07 Salted Signature Issue
Salted signature were introduced with the idea
that they might mitigate a chosen prefix attack in
the same way as they will do for a certain SHA-1
based Web-of-Trust attack. No research for that
statement has been cited just an assumption and a
concern related to fault attacks on EdDSA which is
about the development of Wireguard-like protocol.

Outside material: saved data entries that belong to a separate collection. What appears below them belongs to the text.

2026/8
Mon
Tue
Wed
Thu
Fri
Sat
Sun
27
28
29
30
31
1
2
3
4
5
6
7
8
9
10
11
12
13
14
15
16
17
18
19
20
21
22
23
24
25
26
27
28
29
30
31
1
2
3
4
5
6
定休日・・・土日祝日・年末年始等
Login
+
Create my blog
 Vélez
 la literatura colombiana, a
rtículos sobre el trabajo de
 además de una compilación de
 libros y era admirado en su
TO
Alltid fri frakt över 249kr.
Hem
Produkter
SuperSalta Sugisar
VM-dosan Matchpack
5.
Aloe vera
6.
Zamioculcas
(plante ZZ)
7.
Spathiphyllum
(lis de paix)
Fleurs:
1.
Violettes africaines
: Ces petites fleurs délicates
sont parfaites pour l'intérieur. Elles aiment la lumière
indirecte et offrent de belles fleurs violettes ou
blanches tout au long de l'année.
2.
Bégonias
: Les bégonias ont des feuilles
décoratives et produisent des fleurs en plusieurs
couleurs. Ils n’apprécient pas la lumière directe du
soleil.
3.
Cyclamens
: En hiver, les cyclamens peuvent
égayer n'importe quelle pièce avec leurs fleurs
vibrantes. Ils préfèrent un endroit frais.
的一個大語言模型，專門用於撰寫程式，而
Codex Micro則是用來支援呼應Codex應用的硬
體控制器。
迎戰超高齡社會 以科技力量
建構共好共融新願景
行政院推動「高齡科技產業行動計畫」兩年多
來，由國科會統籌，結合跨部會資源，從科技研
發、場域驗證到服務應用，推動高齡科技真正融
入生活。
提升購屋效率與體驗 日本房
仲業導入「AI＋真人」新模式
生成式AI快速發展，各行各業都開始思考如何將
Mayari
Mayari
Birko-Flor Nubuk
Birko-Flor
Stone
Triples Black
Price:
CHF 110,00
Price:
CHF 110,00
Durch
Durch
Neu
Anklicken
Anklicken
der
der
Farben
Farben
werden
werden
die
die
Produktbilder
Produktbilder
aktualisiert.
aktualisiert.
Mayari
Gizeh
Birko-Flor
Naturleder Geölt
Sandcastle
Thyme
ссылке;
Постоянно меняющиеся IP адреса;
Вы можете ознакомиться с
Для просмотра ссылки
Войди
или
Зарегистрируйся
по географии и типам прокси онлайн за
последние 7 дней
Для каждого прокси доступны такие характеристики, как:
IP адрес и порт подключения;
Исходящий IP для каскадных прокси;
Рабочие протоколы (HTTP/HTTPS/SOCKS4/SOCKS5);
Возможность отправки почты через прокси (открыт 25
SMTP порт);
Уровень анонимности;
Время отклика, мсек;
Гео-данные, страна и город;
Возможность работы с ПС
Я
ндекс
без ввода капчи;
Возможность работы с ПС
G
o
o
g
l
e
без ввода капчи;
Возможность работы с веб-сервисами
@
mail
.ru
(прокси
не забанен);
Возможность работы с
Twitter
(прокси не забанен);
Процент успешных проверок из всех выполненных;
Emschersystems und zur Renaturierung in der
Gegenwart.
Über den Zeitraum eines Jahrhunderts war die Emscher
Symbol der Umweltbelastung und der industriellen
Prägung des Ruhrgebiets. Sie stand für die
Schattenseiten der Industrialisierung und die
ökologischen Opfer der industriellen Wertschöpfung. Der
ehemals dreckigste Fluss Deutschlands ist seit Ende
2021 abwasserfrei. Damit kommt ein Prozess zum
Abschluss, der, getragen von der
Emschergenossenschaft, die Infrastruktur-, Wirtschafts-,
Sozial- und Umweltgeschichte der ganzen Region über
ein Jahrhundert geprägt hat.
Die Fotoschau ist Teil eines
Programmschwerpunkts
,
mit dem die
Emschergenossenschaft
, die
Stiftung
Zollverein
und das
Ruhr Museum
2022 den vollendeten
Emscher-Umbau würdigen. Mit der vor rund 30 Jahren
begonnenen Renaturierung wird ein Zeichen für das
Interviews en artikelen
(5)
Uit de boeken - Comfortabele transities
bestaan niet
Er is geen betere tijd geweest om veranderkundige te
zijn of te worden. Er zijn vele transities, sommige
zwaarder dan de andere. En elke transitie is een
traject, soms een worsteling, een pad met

However, such fault attacks can be more securely
detected by checking the signature after
verification in the same way as the mitigation to
Lenstra's attack on RSA's CRT.
Anyway, the major concern here is that this adds
another 32 octet covert channel to each message (and
also blow the signature up by 64 octets) In this
case it is not an optional feature as with the
padding packet. This is a clear violation of best
current practices in sensitive areas where signed
mails are mandatory and encryption is not enforced
(or monitored by a gateway).
08 Regression from Deployed Formats and Standard Behavior
In general the crypto-refresh draft tends to ignore
the requirements of long term storage needs and
considers online communication and software
deployment pattern as the major OpenPGP usage. Data
and software life-cycle management has not been
adequately taken in consideration and thus the draft
regresses heavily from 30 years of PGP history.